Josefa María Hermenegilda de Urkizu y Zurbano contrajo matrimonio en Elorrio en el siglo XIX con el cubano-alavés Julián Salvador Celestino de Zulueta y Ruiz de Gámiz

La nuera elorriarra del mayor negrero vasco y alcalde de La HabanaARCHIVO ALFONSO DE OTAZU

Ante nuestros ojos un selfi, una autofoto inédita. El papel muestra a las hermanas Blanca y Soledad de Zulueta y Urkizu en el hogar familiar de Vitoria-Gasteiz. Es un autorretrato jugando con la cámara de la época y el espejo. Como tanto se hace en nuestro día a día con las de los teléfonos móviles; pero hace un siglo. Son dos nietas del considerado mayor negrero vasco del siglo XIX, Julián de Zulueta y Amondo –natural de Anuntzeta, Araba–, un hombre que mutó de agricultor alavés a negrero, es decir, esclavista, y que llegaría, incluso, a ostentar el cargo de alcalde de La Habana, capital de Cuba.

La instantánea pertenece al fascinante archivo del historiador donostiarra Alfonso de Otazu, autor de obras de referencia como ‘El igualitarismo vasco: mito y realidad’, que falleció a los 73 años el 28 de diciembre de 2022 en Zurbano, Araba. Un colega suyo de profesión y buen amigo del finado, Igor Basterretxea Kerexeta, se ha sumergido en su legado documental familiar y ha descubierto que una mujer de Elorrio fue nuera de aquel esclavista que tuvo hasta once hijos e hijas. No era de Bilbao, ni de Donostia, ni Gasteiz ni Iruñea; era de Elorrio.

De nombre rimbombante, aquella vasca fue inscrita en su bautizo como Josefa María Hermenegilda de Urkizu y Zurbano. Nació el 14 de abril de 1862 en la casa-torre y palacio Urkizu de la villa de Bizkaia, hoy día oficina de Laboral Kutxa. Murió el 7 de mayo de 1916, a la edad de 54 años, en Vitoria-Gasteiz. Era hija de Fausto María de Urkizu y Arriaga –juntero y diputado de ideología carlista o tradicionalista– y María de la Concepción de Zurbano y Monzón. Y contrajo matrimonio, el 3 de octubre de 1890, con Julián Salvador Celestino de Zulueta y Ruiz de Gámiz, un hijo del segundo matrimonio del histórico negrero, Julián de Zulueta y Amondo, con su sobrina Juliana Ruiz de Gámiz. Se casaron los dos con 28 años cumplidos, en la basílica de la Purísima Concepción de Elorrio. Su ya marido había llegado al mundo el 8 de mayo de 1862 en La Habana y le alcanzó la muerte, con solo 38 años, el 22 de junio de 1900 en la capital gasteiztarra dieciséis años antes que el fallecimiento de su esposa.

__Filas de datos__:

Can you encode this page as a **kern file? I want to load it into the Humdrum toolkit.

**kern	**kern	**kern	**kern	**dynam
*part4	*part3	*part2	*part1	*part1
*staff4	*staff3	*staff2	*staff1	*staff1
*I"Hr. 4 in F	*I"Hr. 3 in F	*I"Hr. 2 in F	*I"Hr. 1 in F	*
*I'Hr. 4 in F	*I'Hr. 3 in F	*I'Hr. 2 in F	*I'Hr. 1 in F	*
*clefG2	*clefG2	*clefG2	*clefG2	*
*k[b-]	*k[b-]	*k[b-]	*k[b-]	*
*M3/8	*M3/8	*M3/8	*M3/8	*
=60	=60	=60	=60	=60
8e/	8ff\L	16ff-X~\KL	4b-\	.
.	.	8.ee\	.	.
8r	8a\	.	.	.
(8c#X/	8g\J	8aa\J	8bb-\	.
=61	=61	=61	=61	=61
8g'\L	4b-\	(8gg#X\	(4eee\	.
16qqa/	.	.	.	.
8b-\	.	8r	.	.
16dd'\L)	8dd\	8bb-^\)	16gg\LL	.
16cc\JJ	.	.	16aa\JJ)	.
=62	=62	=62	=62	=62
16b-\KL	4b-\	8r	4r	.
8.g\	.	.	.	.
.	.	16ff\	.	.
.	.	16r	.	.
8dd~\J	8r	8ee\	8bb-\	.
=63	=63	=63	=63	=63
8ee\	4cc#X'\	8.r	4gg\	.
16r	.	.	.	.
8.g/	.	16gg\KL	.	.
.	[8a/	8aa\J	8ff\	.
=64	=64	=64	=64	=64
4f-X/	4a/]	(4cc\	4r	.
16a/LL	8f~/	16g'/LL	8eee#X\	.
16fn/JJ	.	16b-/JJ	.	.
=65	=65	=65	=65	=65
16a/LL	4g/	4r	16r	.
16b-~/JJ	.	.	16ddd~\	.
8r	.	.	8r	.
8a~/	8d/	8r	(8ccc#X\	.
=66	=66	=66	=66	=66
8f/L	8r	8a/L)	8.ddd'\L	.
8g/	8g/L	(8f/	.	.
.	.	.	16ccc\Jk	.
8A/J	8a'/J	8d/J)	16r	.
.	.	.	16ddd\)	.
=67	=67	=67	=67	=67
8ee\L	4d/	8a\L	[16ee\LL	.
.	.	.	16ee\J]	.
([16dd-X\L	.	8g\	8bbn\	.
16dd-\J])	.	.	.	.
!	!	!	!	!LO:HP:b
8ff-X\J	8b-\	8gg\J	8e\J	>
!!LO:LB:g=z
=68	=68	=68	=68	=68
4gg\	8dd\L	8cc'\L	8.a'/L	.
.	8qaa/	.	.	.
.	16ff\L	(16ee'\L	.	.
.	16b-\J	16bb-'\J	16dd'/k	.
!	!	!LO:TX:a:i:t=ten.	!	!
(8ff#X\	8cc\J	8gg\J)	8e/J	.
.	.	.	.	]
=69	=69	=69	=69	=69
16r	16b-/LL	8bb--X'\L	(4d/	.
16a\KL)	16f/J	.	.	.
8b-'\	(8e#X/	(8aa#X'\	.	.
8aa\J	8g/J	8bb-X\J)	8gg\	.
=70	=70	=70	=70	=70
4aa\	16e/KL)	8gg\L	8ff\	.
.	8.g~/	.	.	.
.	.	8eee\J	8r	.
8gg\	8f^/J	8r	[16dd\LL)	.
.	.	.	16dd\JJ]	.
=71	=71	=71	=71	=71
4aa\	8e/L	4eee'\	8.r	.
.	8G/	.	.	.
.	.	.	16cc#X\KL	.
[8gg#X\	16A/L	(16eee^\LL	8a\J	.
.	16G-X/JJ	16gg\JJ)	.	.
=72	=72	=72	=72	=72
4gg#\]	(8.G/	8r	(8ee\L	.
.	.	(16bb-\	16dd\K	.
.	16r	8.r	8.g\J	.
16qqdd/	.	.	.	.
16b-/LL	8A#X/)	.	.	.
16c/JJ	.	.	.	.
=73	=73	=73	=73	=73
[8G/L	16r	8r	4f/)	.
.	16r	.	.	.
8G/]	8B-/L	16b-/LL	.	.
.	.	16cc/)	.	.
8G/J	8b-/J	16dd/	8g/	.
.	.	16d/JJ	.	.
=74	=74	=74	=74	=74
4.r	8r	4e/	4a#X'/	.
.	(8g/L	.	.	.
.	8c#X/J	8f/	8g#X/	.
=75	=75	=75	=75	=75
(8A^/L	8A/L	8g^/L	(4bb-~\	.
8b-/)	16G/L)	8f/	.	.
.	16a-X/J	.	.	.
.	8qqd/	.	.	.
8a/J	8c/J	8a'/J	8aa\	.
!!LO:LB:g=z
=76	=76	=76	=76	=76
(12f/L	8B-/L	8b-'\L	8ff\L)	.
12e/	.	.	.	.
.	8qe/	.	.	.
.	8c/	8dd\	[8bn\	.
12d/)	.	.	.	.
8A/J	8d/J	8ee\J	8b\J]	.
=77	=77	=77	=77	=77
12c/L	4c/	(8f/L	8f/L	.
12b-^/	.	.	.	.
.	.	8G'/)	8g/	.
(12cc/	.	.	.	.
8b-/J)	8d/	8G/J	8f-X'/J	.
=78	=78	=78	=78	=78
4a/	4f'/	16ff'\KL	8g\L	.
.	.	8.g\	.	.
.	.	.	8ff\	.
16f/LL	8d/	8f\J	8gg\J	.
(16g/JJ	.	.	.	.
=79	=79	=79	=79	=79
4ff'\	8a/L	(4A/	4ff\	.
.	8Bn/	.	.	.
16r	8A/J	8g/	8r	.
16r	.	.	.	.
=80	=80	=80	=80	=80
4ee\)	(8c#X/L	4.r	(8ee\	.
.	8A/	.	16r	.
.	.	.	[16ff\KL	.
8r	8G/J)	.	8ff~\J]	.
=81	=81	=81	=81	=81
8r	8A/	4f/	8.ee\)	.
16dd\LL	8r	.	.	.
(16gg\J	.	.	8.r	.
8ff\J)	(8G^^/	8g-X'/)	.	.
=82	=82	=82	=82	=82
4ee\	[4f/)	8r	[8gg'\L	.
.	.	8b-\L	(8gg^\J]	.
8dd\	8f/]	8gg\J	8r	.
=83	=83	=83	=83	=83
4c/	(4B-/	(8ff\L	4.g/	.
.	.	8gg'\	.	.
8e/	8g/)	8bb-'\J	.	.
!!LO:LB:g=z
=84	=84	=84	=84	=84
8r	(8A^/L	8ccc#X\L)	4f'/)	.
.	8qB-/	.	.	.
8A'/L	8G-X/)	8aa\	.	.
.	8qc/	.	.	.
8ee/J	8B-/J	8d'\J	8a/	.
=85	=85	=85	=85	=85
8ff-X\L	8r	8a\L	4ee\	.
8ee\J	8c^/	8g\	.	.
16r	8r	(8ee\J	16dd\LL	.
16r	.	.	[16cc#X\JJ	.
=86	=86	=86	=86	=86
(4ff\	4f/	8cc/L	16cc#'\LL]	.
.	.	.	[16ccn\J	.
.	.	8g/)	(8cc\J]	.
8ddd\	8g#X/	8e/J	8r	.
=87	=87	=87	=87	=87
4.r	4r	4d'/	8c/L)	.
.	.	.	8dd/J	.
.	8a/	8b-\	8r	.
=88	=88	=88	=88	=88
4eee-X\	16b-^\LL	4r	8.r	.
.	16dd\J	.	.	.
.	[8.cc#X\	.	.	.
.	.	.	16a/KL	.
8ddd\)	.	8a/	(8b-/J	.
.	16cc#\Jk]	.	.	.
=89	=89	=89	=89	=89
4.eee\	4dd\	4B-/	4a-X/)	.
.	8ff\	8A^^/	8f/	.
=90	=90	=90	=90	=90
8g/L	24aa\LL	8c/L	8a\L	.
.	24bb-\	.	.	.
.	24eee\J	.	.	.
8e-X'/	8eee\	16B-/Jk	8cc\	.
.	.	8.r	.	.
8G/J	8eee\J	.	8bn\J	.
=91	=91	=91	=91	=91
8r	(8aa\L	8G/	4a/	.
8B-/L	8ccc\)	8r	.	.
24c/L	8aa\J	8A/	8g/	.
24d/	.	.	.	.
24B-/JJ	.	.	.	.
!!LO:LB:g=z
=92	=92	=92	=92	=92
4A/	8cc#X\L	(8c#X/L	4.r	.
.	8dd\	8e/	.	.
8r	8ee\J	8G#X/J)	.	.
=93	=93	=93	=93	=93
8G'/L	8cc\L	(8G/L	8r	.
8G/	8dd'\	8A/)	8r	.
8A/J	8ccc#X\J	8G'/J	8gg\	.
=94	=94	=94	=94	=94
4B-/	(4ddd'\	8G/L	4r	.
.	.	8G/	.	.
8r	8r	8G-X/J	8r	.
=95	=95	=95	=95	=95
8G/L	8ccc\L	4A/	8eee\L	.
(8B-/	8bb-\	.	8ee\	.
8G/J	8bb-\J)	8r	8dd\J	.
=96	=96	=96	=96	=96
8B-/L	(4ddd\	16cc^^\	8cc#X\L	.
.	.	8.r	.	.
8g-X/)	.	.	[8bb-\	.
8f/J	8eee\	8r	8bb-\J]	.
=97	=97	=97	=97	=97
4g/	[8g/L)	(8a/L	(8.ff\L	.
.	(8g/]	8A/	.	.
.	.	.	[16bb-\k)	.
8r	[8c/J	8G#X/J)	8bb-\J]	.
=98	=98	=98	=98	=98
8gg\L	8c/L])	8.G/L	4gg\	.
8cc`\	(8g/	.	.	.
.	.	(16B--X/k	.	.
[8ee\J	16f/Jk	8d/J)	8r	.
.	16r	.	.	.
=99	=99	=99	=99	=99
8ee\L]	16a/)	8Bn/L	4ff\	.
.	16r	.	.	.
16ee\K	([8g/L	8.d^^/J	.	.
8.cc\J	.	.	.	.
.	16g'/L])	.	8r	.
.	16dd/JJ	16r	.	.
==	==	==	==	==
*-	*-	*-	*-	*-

__Tarea requerida__:
Responda a las siguientes preguntas sobre el extracto acerca de la nuera elorriarra de Julián de Zulueta y Amondo:
1. ¿En qué localidad falleció el historiador Alfonso de Otazu?
2. ¿En qué fecha nació Josefa María Hermenegilda de Urkizu y Zurbano?
3. ¿En qué templo contrajeron matrimonio Josefa María Hermenegilda y Julián Salvador Celestino?

__La solución__:
1. En Zurbano, Araba.
2. El 14 de abril de 1862.
3. En la basílica de la Purísima Concepción de Elorrio.